Nel 2001 lanciò l’idea di poter creare un milione di posti di lavoro. In realtà di posti di lavoro ne creò, ma di meno, ma non per colpa sua. L’idea poggiava sulla deroga per tre anni all’articolo 18 dello Statuto dei Lavoratori. Se un’impresa assume più di 15 operai passa da una condizione fiscale ad un’altra, più pesante, per cui chi vorrebbe o potrebbe assumere anche una sola persona in più, non lo fa in quanto assumere costa di più. Di qui la deroga, che non fu concessa per ondate di scioperi da parte della Cgil, levate di scudi in Parlamento, eccetera. Ora è tornato alla carica con una proposta simile. Dice Berlusconi: se le imprese per ogni giovane nuovo assunto a tempo indeterminato non pagassero le tasse per cinque anni, essendoci quattro milioni di imprese in Italia, si potrebbe aumentare l’occupazione di circa 4 milioni di posti di lavoro. In questo modo, con tanti occupati in più, l’economia (cioè gli stipendi, i consumi, la crescita) si rimetterebbe in moto. Solo chi è prevenuto potrebbe ritenere quest’idea senza senso.

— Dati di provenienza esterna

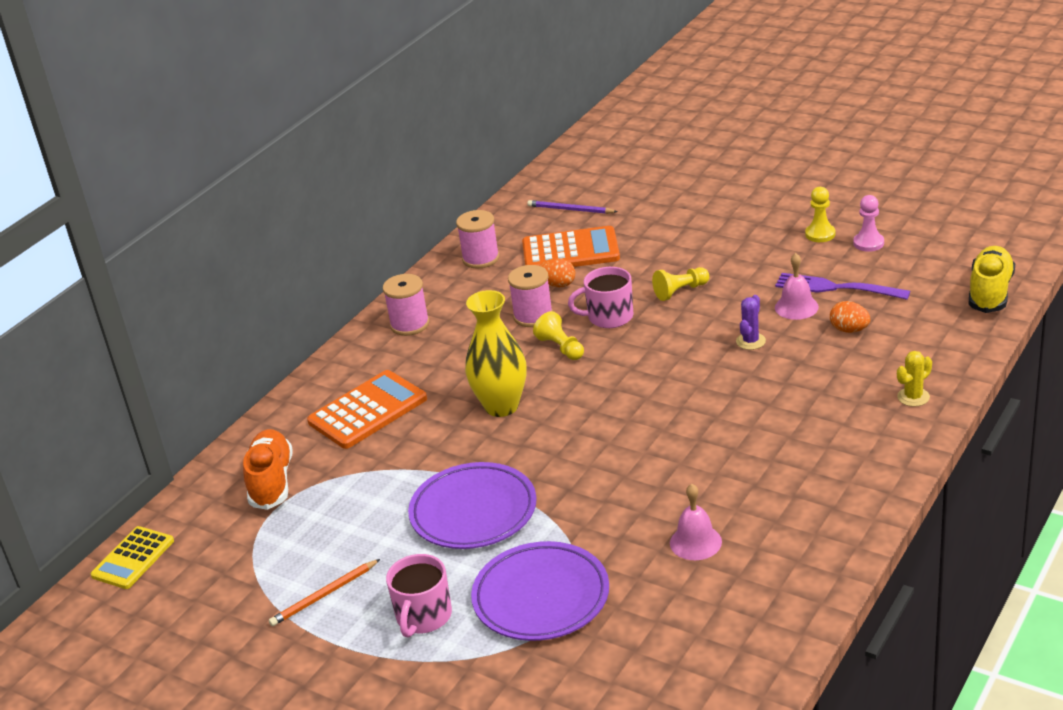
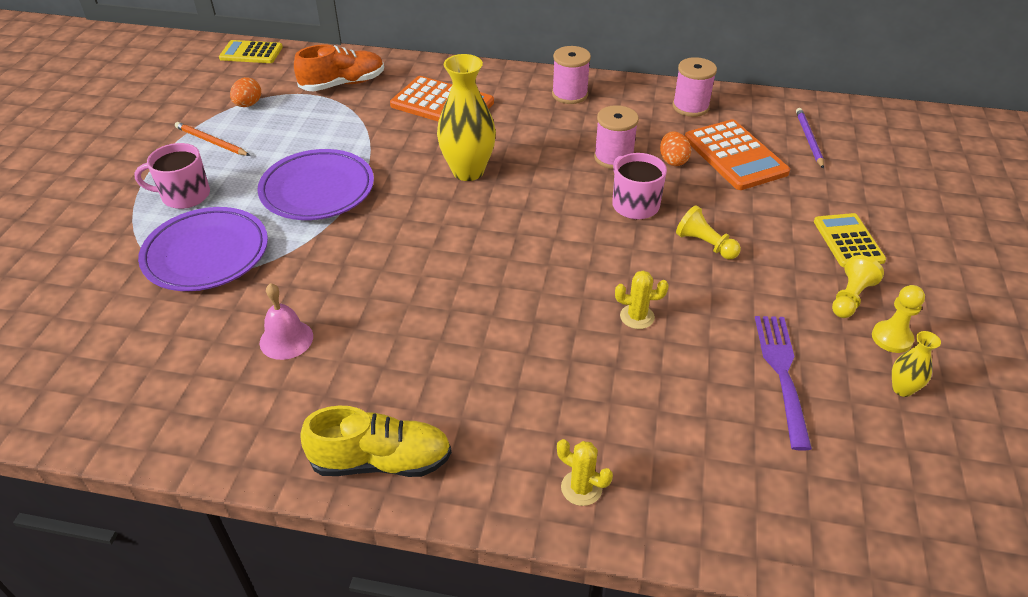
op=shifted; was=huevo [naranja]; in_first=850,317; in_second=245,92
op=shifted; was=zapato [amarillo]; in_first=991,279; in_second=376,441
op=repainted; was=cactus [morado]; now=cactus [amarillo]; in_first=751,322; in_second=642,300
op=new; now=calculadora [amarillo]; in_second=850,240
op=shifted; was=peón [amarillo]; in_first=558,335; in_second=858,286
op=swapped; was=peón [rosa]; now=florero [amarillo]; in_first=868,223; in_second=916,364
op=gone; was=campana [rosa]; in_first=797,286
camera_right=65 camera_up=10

Abbiamo citato questa idea perché fa parte di quelle sulle quali il Pdl scommette per una rimonta, che c’è stata, ma che non basta. Stando agli ultimi sondaggi citati da Berlusconi, il centrodestra starebbe a 1,7% dal centrosinistra. Stando ad altri sondaggi, la differenza starebbe ancora attorno al 5-7%. I sondaggi, per fortuna, sono stati chiusi nelle ultime due settimane prima del voto, quindi si andrà direttamente ai risultati elettorali.

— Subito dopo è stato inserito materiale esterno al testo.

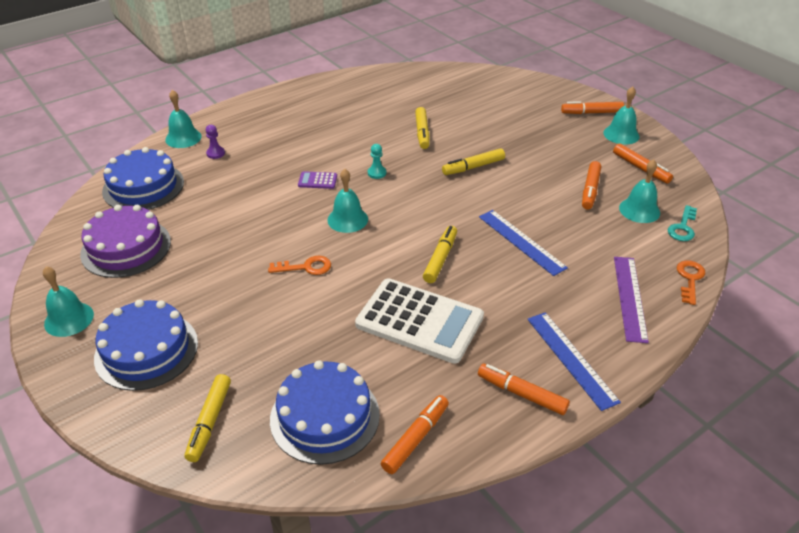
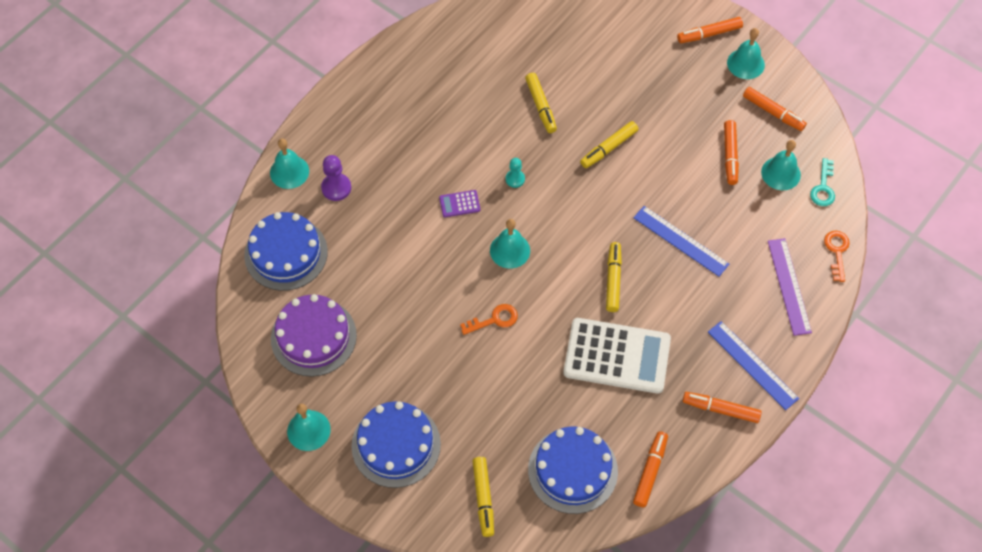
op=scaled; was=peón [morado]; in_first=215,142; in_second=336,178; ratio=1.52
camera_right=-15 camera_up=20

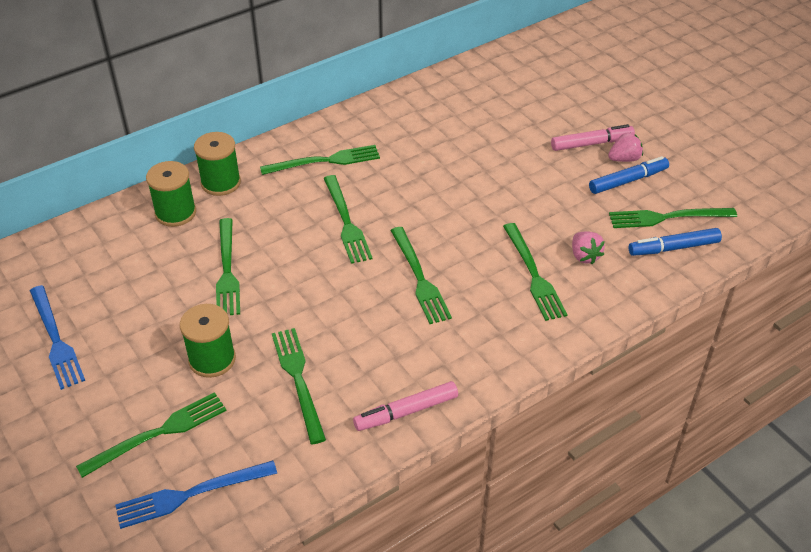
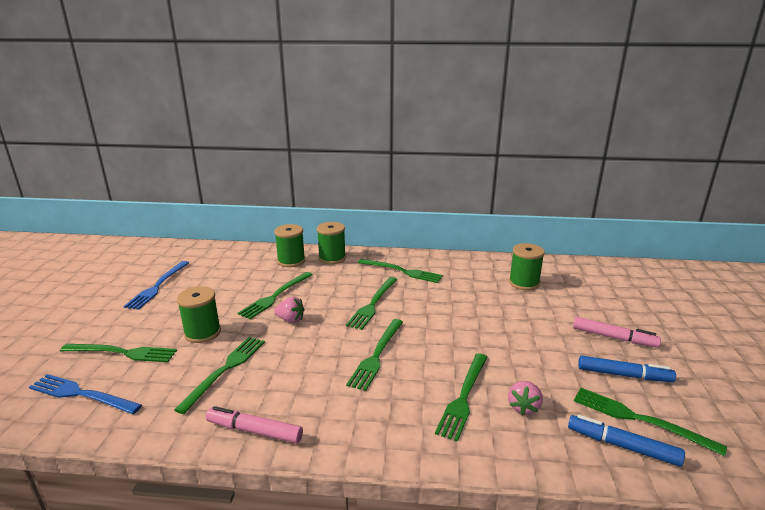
op=shifted; was=fresa [rosa]; in_first=625,147; in_second=289,310
op=new; now=carrete [verde]; in_second=527,266
camera_right=40 camera_up=-20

Notiamo che il centrodestra, almeno in questo periodo, né ha proposto grandi coalizioni, né è stato invitato a farne parte. L’ipotesi riguarda il centrosinistra e la lista Monti. Tuttavia, su un punto Berlusconi è stato chiarissimo con gli avversari: offre il contributo del centrodestra sulle riforme istituzionali, necessarie per modernizzare l’Italia e sottrarla all’ingovernabilità, comunque camuffata, anche all’interno delle singole coalizioni. Lui, quella riforma, l’approvò alla Camera e al Senato definitivamente nel 2005 ma fu rifiutata dal referendum abrogativo lanciato dalla sinistra. Quella riforma prevedeva, tra l’altro, la diminuzione dei numero dei deputati e senatori, il Senato delle Regioni, quindi l’eliminazione di un doppine, maggiori poteri al premier di decisione e di revoca dei ministri, eccetera, tutte cose che ancora tutti continuano a chiedere mentre già ce le avevano. La partita tra i leader Pdl e Pd riparte dalla battuta di Bersani (“Smacchieremo il giaguaro”) e dalla replica di quest’ultimo (“Fate pure, scoprirete un leone”).

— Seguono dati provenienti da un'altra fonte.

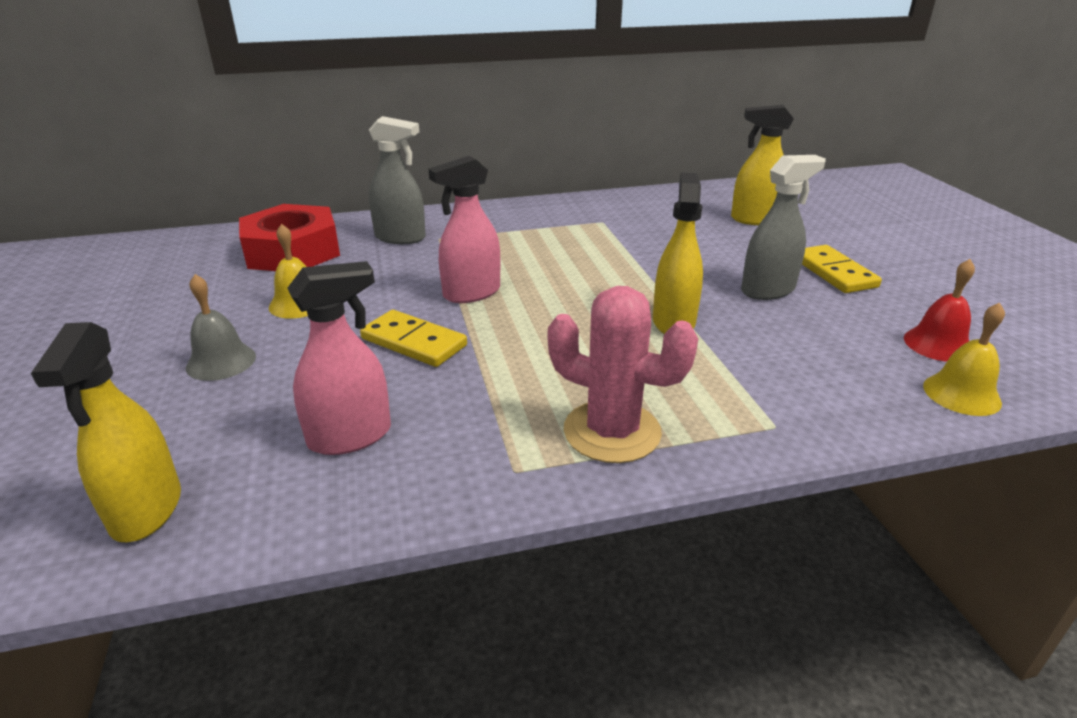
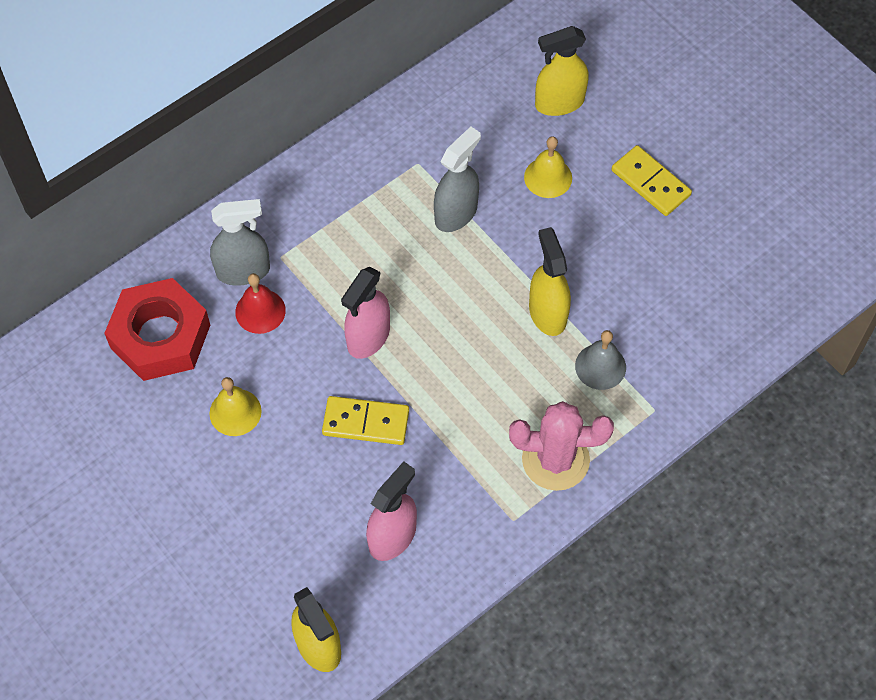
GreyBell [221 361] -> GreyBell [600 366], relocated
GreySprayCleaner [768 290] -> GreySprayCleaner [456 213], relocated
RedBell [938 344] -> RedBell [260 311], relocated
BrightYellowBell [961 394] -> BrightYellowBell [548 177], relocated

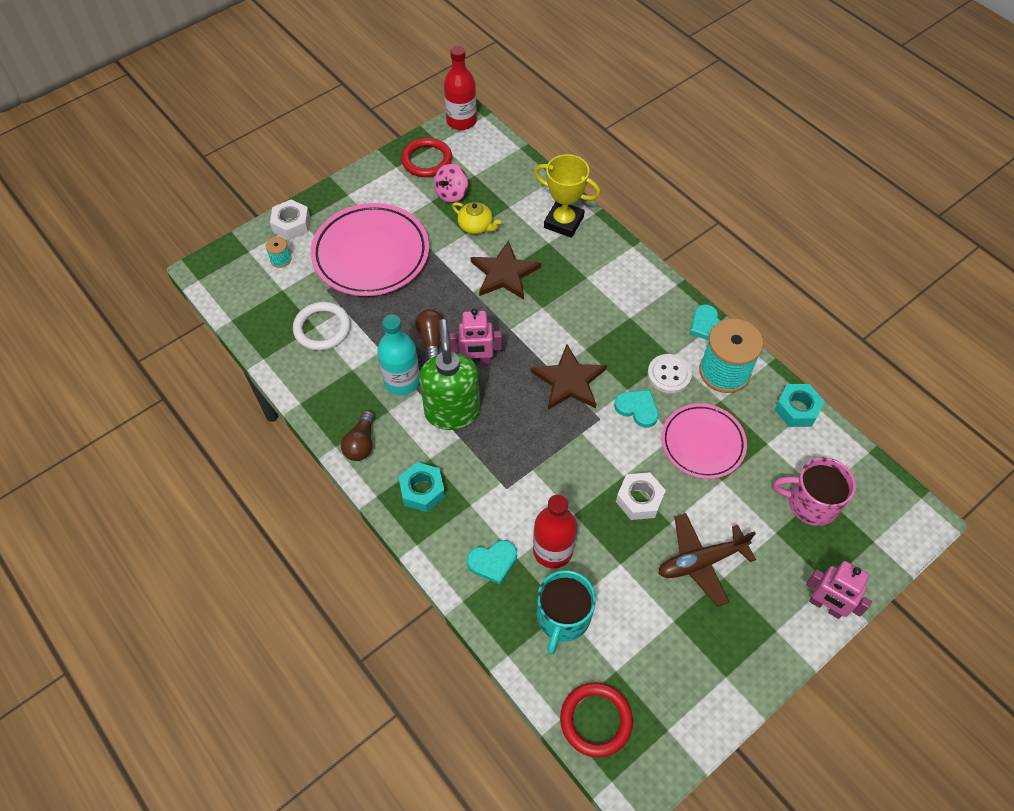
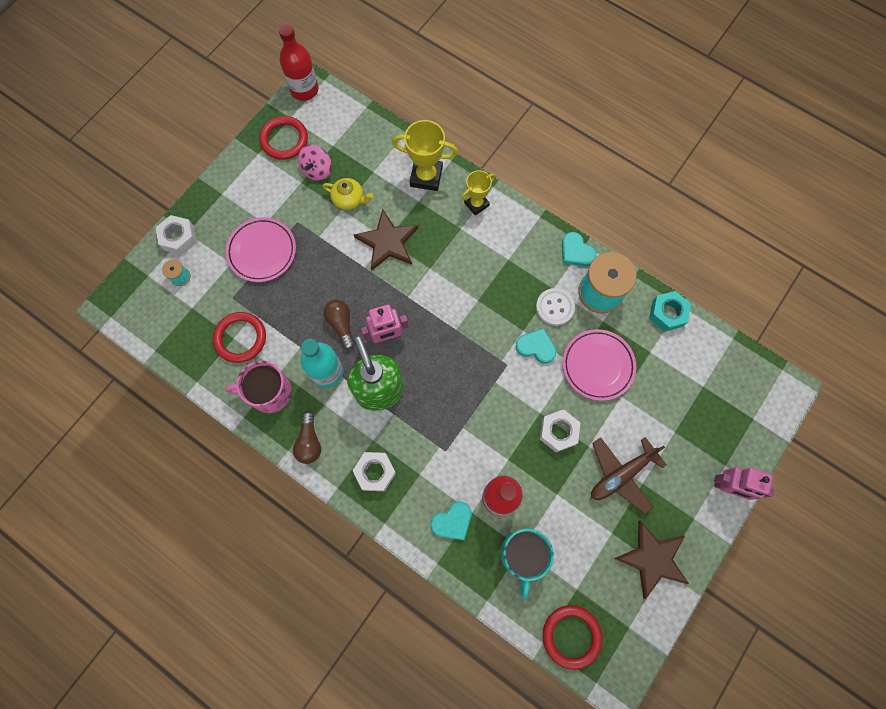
SnowWhiteHoop [322 328] -> RedHoop [240 338]
RosePinkFlatDish [371 254] -> RosePinkFlatDish [262 251], x0.64
TurquoiseHexagonNut [422 490] -> SnowWhiteHexagonNut [375 472]
BrownStarShape [569 381] -> BrownStarShape [652 558], relocated
RosePinkCoffeeMug [811 503] -> RosePinkCoffeeMug [269 392], relocated
none -> BrightYellowTrophy [476 204]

Chiudiamo con Gabriele Albertini e Oscar Giannino. Il primo, ex Pdl passato con Monti, candidato alla Regione, è percepito da parte di un gruppo di centristi come candidato “inutile”. Non c’è solo Borletti Buitoni a confessare di votare direttamente per Ambrosoli (centrosinistra), ce ne sono vari altri, tanto che lo stesso Monti è dovuto intervenire per dire che “è sbagliato”. Che molti centristi vogliano l’alleanza con Pd è confermato anche da queste scelte. Il secondo, Oscar Giannino, liberale, ex Pdl pentito, ha fondato “Fare per battere il declino”. Anche lui si candida a presidente della Lombardia, ma farà a destra ciò che Ingroia farà a sinistra: toglieranno rispettivamente voti il primo a Maroni (Lombardia) e al centrodestra (Senato) e il secondo a Bersani (politiche). Se però Bersani è in una botte di ferro, non si può dire altrettanto né di Maroni, né del Pdl.